Understanding the association between sleep traits and tinnitus could help prevent and provide appropriate interventions against tinnitus. Therefore, this study aimed to assess the relationship between different sleep patterns and tinnitus.
A cross-sectional analysis using baseline data (2006–2010, n = 168,064) by logistic regressions was conducted to evaluate the association between sleep traits (including the overall health sleep score and five sleep behaviors) and the occurrence (yes/no), frequency (constant/transient), and severity (upsetting/not upsetting) of tinnitus. Further, a prospective analysis of participants without tinnitus at baseline (n = 9581) was performed, who had been followed-up for 7 years (2012–2019), to assess the association between new-onset tinnitus and sleep characteristics. Moreover, a subgroup analysis was also carried out to estimate the differences in sex by dividing the participants into male and female groups. A sensitivity analysis was also conducted by excluding ear-related diseases to avoid their confounding effects on tinnitus (n = 102,159).
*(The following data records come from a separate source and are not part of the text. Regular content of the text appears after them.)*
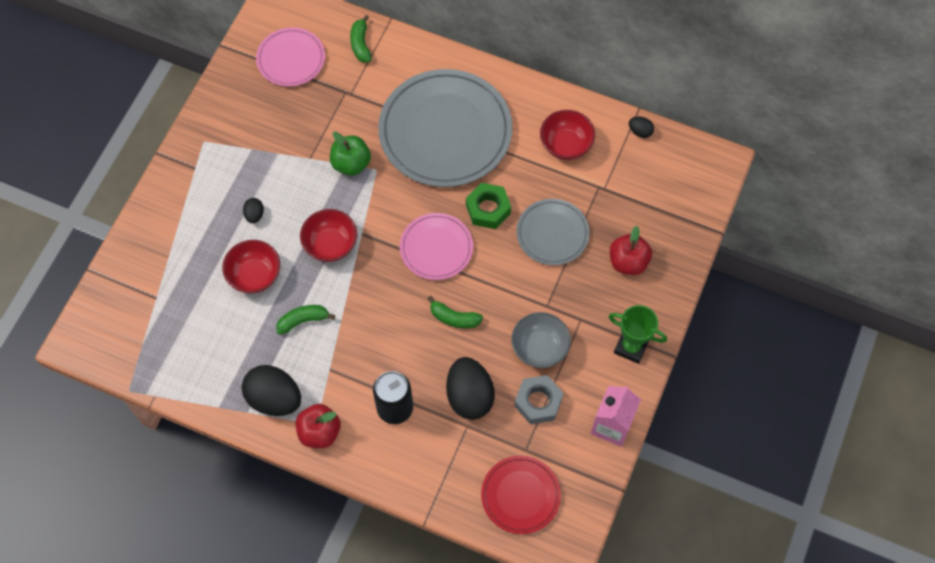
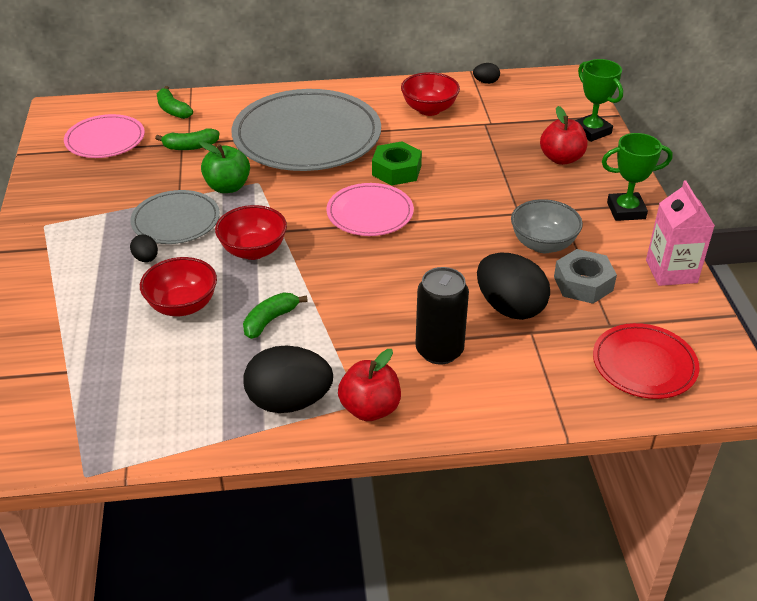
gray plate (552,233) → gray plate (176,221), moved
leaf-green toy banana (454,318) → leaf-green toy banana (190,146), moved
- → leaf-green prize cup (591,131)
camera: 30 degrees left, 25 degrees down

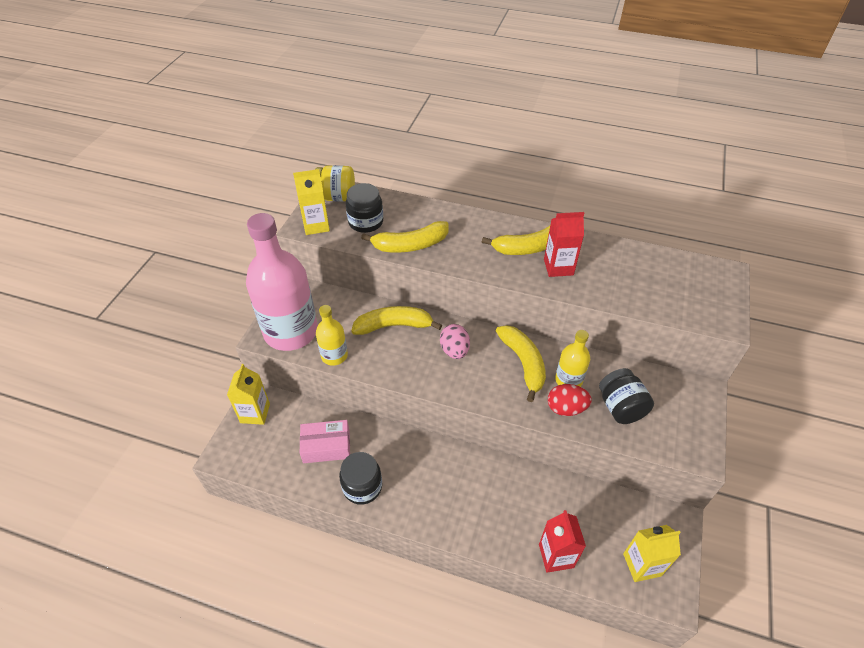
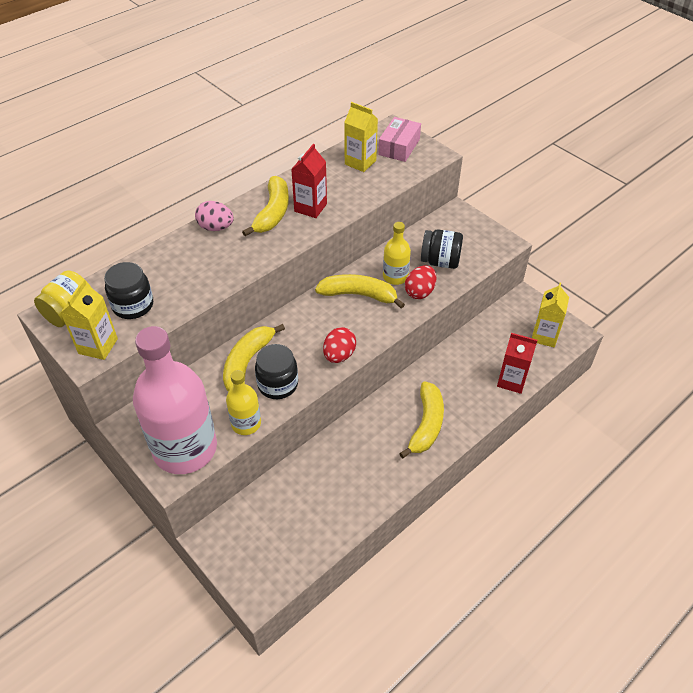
bright yellow toy banana (410,245) → bright yellow toy banana (426,424), moved
rosy toy egg (454,350) → rosy toy egg (216,227), moved
bright yellow carton (255,413) → bright yellow carton (360,162), moved
rosy parcel (326,446) → rosy parcel (399,147), moved
ebony preserve jar (362,487) → ebony preserve jar (278,384), moved
- → red toy egg (339,355)
camera: 60 degrees left, 0 degrees up

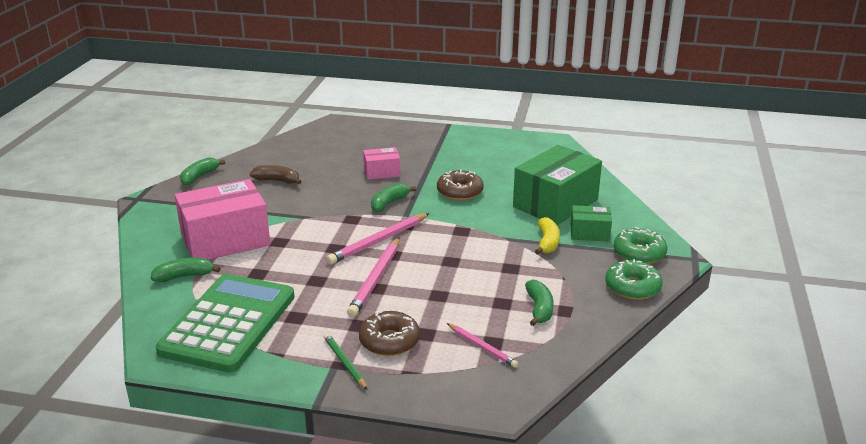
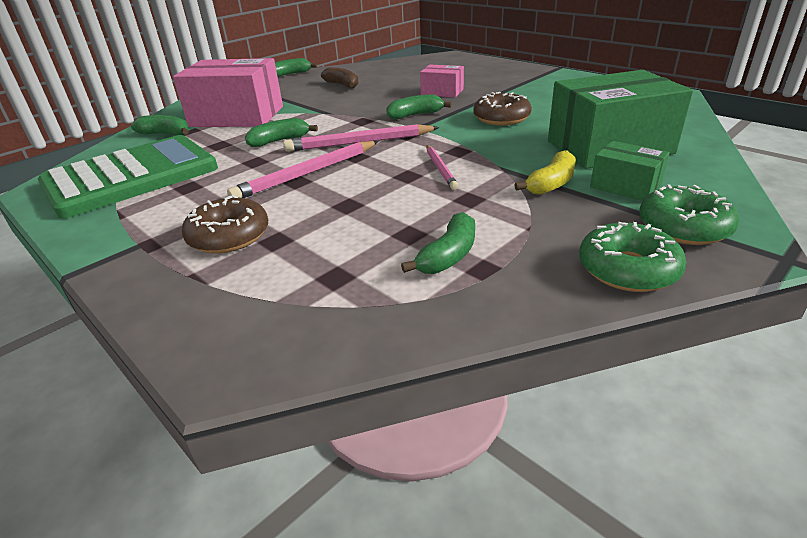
rosy lead pencil (482,347) → rosy lead pencil (440,169), moved
leaf-green lead pencil (344,363) → -
- → leaf-green toy banana (279,141)
camera: 35 degrees right, 5 degrees up

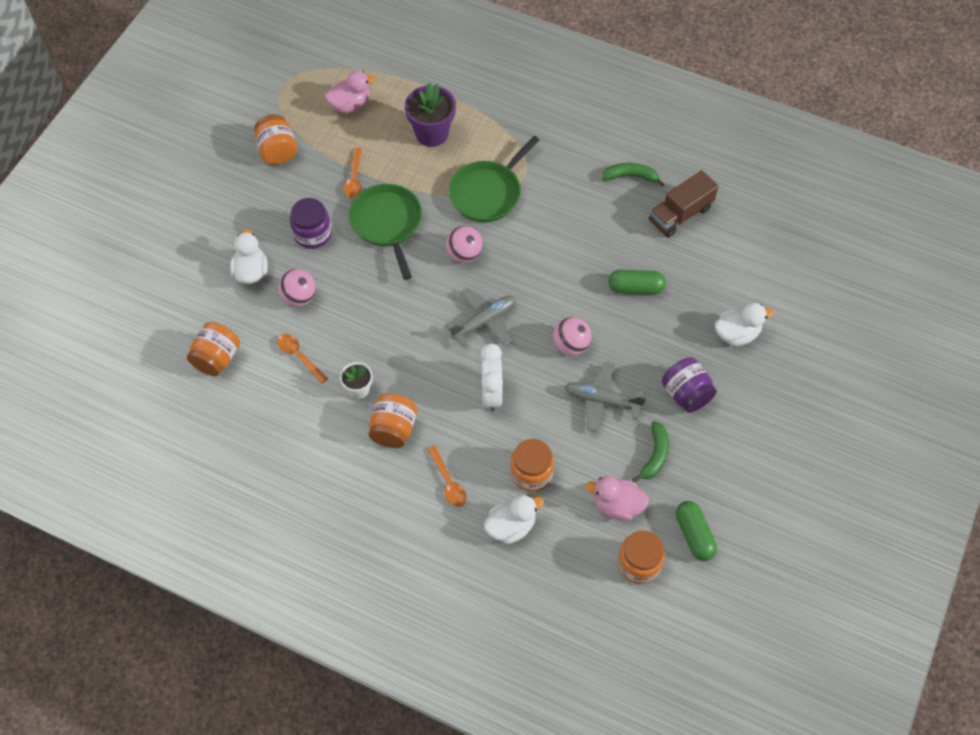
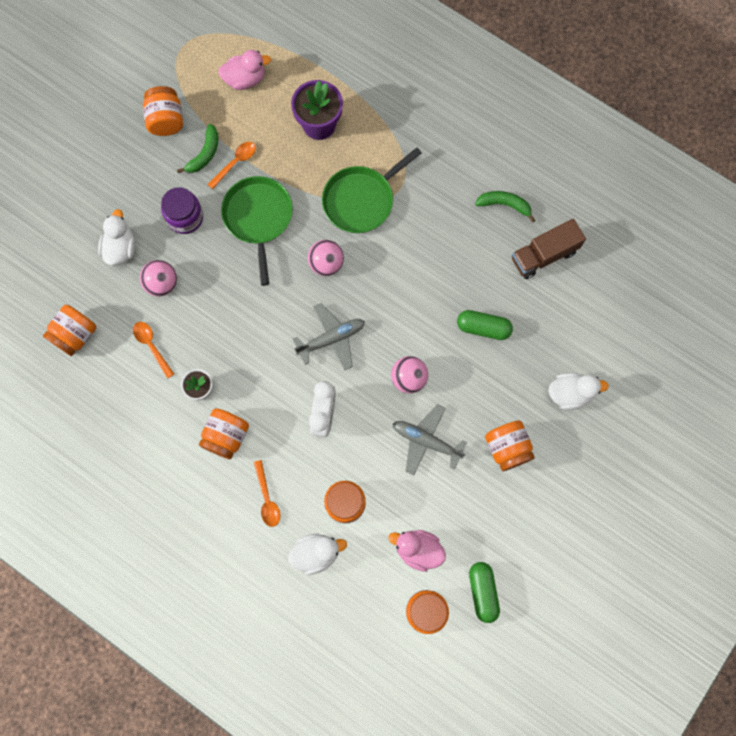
orange teaspoon (354,178) → orange teaspoon (235,163), 150 degrees counterclockwise
violet preserve jar (686,394) → orange preserve jar (507,448)
leaf-green toy banana (655,455) → leaf-green toy banana (205,154), moved
camera: 10 degrees right, 15 degrees up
In the cross-sectional analysis, participants with “current tinnitus” (OR: 1.13, 95% CI: 1.04–1.22, p = 0.004) had a higher risk of having a poor overall healthy sleep score and unhealthy sleep behaviors such as short sleep durations (OR: 1.09, 95% CI: 1.04–1.14, p < 0.001), late chronotypes (OR: 1.09, 95% CI: 1.05–1.13, p < 0.001), and sleeplessness (OR: 1.16, 95% CI: 1.11–1.22, p < 0.001) than those participants who “did not have current tinnitus.” However, this trend was not obvious between “constant tinnitus” and “transient tinnitus.” When considering the severity of tinnitus, the risk of “upsetting tinnitus” was obviously higher if participants had lower overall healthy sleep scores (OR: 1.31, 95% CI: 1.13–1.53, p < 0.001). Additionally, short sleep duration (OR: 1.22, 95% CI: 1.12–1.33, p < 0.001), late chronotypes (OR: 1.13, 95% CI: 1.04–1.22, p = 0.003), and sleeplessness (OR: 1.43, 95% CI: 1.29–1.59, p < 0.001) showed positive correlations with “upsetting tinnitus.” In the prospective analysis, sleeplessness presented a consistently significant association with “upsetting tinnitus” (RR: 2.28, p = 0.001). Consistent results were observed in the sex subgroup analysis, where a much more pronounced trend was identified in females compared with the males. The results of the sensitivity analysis were consistent with those of the cross-sectional and prospective analyses.
Different types of sleep disturbance may be associated with the occurrence and severity of tinnitus; therefore, precise interventions for different types of sleep disturbance, particularly sleeplessness, may help in the prevention and treatment of tinnitus.